[Items from a dataset]
☆ ☆ ☆

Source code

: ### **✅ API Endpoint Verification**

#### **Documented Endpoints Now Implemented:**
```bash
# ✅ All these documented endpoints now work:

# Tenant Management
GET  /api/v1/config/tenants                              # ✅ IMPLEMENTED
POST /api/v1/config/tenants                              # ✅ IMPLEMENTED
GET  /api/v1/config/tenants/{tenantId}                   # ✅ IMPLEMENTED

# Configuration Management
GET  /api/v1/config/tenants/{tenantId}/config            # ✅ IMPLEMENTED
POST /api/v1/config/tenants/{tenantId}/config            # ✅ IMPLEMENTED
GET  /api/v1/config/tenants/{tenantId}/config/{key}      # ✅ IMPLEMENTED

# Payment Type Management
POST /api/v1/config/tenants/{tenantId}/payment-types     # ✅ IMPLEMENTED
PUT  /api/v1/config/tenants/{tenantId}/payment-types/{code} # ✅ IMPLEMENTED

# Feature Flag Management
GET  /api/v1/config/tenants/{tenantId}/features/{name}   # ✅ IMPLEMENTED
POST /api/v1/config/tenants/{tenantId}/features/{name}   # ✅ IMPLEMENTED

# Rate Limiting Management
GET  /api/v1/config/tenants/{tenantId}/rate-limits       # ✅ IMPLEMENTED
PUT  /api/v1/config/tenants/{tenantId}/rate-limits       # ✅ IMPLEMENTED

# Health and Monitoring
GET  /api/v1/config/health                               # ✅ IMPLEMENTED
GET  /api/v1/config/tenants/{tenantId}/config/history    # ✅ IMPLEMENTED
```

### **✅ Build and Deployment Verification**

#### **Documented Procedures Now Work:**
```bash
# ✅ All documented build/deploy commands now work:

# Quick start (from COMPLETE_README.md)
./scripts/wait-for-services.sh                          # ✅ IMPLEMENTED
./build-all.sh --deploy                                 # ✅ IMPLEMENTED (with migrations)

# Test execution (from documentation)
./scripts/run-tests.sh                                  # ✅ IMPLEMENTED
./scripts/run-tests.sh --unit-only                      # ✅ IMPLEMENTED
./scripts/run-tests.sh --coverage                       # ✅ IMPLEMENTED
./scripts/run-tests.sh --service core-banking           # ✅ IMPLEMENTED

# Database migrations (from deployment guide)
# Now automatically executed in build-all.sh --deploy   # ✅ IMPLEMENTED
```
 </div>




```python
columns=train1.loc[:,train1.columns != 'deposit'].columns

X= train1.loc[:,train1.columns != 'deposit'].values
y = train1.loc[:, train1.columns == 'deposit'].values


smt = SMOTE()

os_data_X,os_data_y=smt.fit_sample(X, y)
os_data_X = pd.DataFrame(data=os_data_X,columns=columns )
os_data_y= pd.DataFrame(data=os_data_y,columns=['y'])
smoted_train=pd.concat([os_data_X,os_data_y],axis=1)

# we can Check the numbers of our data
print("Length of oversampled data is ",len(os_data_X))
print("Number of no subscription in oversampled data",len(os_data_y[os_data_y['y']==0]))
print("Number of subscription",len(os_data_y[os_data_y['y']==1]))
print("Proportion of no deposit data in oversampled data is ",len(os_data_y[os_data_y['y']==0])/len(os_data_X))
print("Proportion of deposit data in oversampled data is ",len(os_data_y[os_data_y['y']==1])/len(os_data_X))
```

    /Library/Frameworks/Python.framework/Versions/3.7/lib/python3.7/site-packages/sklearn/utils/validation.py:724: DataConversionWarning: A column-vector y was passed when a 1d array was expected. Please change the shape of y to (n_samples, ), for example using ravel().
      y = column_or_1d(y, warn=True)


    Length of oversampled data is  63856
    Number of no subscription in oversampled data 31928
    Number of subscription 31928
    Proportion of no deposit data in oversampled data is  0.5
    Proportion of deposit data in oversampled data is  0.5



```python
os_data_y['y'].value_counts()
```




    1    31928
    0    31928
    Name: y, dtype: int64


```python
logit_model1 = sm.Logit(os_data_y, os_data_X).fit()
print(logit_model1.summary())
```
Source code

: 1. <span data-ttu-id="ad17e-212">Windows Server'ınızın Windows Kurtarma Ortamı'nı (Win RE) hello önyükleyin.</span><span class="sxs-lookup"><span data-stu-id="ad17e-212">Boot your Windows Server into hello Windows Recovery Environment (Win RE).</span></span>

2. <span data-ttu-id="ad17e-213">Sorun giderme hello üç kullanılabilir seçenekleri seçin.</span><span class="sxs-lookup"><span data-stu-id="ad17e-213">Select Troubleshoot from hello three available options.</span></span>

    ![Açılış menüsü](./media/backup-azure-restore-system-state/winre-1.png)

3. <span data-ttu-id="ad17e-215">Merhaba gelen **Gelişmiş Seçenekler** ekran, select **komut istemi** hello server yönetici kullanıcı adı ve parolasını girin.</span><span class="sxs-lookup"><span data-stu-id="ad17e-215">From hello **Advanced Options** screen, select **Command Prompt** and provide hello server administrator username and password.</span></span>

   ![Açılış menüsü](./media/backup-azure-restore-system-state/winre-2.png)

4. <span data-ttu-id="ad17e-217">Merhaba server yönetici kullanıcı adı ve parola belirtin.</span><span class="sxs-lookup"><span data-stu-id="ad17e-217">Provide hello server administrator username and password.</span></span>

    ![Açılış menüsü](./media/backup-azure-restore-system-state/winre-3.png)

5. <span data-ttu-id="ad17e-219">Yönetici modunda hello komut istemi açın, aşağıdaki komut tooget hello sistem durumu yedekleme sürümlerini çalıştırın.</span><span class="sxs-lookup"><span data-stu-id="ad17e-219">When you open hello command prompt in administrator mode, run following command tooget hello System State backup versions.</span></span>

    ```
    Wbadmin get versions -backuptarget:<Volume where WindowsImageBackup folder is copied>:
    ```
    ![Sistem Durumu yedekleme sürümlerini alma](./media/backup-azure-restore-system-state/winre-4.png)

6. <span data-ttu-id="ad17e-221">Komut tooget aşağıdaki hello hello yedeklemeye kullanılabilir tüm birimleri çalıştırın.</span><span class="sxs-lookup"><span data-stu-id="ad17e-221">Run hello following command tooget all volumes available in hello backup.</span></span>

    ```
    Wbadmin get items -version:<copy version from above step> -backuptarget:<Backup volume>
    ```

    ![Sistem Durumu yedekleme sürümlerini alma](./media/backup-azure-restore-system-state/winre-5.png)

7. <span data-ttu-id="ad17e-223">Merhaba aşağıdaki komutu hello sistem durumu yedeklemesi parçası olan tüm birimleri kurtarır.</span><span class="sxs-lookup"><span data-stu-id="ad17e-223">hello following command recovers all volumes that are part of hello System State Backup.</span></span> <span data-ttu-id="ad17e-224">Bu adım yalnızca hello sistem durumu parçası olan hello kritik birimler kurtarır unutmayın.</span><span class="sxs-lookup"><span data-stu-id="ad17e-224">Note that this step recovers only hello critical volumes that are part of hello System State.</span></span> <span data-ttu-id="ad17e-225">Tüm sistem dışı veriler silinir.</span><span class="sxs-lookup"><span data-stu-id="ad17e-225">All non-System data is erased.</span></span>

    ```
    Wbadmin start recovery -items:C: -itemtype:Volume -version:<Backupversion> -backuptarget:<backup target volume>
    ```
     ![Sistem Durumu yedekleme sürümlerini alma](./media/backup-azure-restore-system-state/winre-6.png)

☆ ☆ ☆

Task statement:
Copy out each line of the entries that holds "values".

Response box:
X= train1.loc[:,train1.columns != 'deposit'].values
y = train1.loc[:, train1.columns == 'deposit'].values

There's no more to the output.